SoundCloud sendiri adalah sebuah platform distribusi suara secara online yang memungkinkan kolaborasi, promosi, dan distribusi dari rekaman suara. Keberadaannya tidak sekadar memfasilitasi atau memberikan alternatif bagi khalayak dalam mencari sekaligus mendengarkan musik atau lagu dari penyanyi-penyanyi favorit mereka.

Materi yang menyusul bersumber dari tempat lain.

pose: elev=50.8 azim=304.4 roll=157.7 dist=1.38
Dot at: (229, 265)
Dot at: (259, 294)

Lebih dari itu, SoundCloud merupakan salah satu contoh nyata dari domain yang mendorong perkembangan user-led content creation di ranah online. Sebagai platform yang tergolong dalam domain praktik kreatif, SoundCloud memberikan ruang bagi semua orang, siapa pun mereka, untuk menciptakan konten (dalam hal ini berarti rekaman musik atau lagu) yang benar-benar baru dari hasil karya mereka sendiri ataupun sekadar mengolah dan menyanyikan ulang musik atau lagu karya orang lain. Ini artinya SoundCloud memberikan wadah bagi khalayak untuk menjadi seorang produsage atau yang mungkin lebih dikenal dengan istilah prosumer.

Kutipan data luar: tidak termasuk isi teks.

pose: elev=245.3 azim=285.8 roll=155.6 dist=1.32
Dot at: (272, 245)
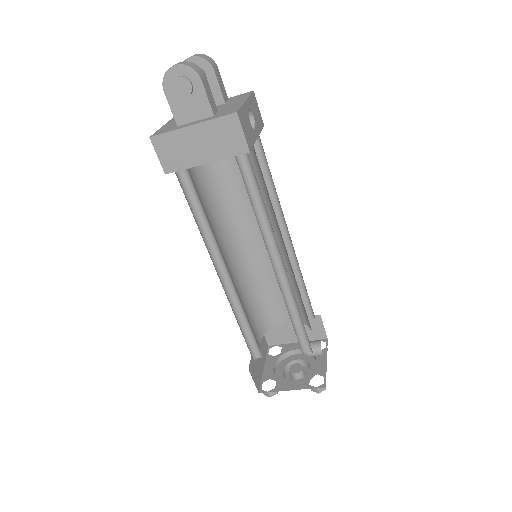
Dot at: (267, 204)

Gampangnya, coba lihat deh bagaimana saat ini orang-orang yang mungkin sebetulnya suaranya pas-pasan atau bahkan buta nada punya kesempatan yang sama seperti para penyanyi atau musisi dengan skill terlatih dan nggak sekadar amatiran. Mereka punya kebebasan penuh di tangannya sendiri untuk menentukan apakah rekaman suara mereka akan diunggah dan dipublikasikan. SoundCloud telah memberi wadah bagi siapapun, yang meski hanya sekadar suka dan hobi (belum tentu bener-bener bisa) nyanyi atau main musik, untuk mengekspresikan diri. Tidak akan ada gatekeeper yang menyeleksi atau bahkan menghilangkan kesempatan mereka untuk membagikan konten hasil karyanya hingga dapat dinikmati dan dikenal orang lain. Nggak heran juga kalau akhirnya banyak ‘penyanyi kamar mandi’ yang karena diberi ruang oleh SoundCloud ini kemudian menjadi populer atau bahkan sungguh-sungguh diorbitkan menjadi penyanyi atau musisi profesional.

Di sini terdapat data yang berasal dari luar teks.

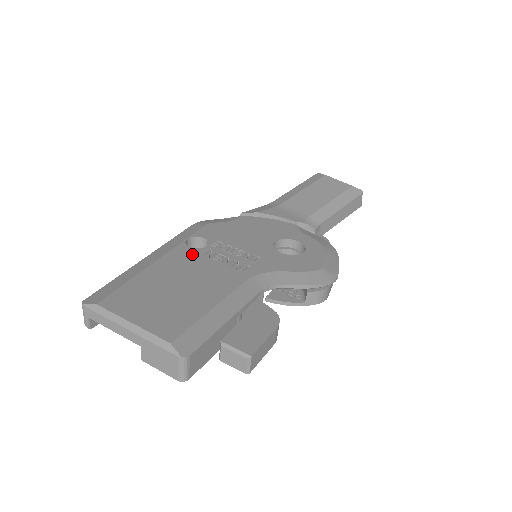
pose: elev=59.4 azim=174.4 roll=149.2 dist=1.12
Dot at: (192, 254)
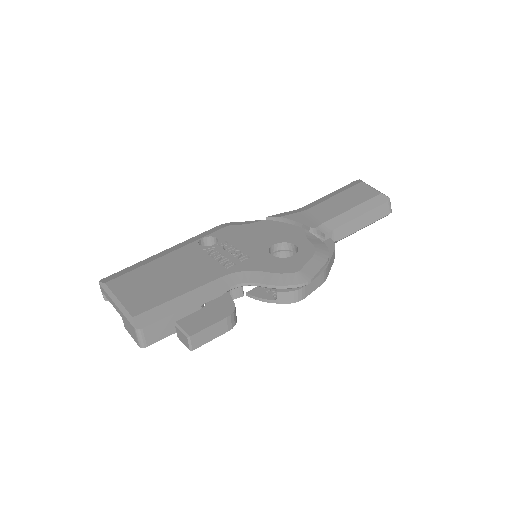
Dot at: (197, 251)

Konsep produsage dalam hal ini juga bisa dilihat dari bagaimana sebuah karya (lagu atau musik) dapat berkembang karena adanya kecerdasan atau partisipasi kolektif. Banyak rekaman suara yang diunggah oleh pengguna SoundCloud sebenarnya bukanlah suara mereka menyanyikan lagu atau memainkan musik asli ciptaan mereka sendiri, melainkan sekadar meng-cover lagu atau musik hasil karya orang lain yang sebetulnya sudah pernah ada. Ini membuat suatu konten atau karya menjadi terus berkembang dan tidak hanya berhenti pada hasil akhir seperti yang sudah direncanakan oleh pembuatnya, misalnya dengan kemunculan versi akustik atau hasil aransemen lain dari lagu atau musik awalnya.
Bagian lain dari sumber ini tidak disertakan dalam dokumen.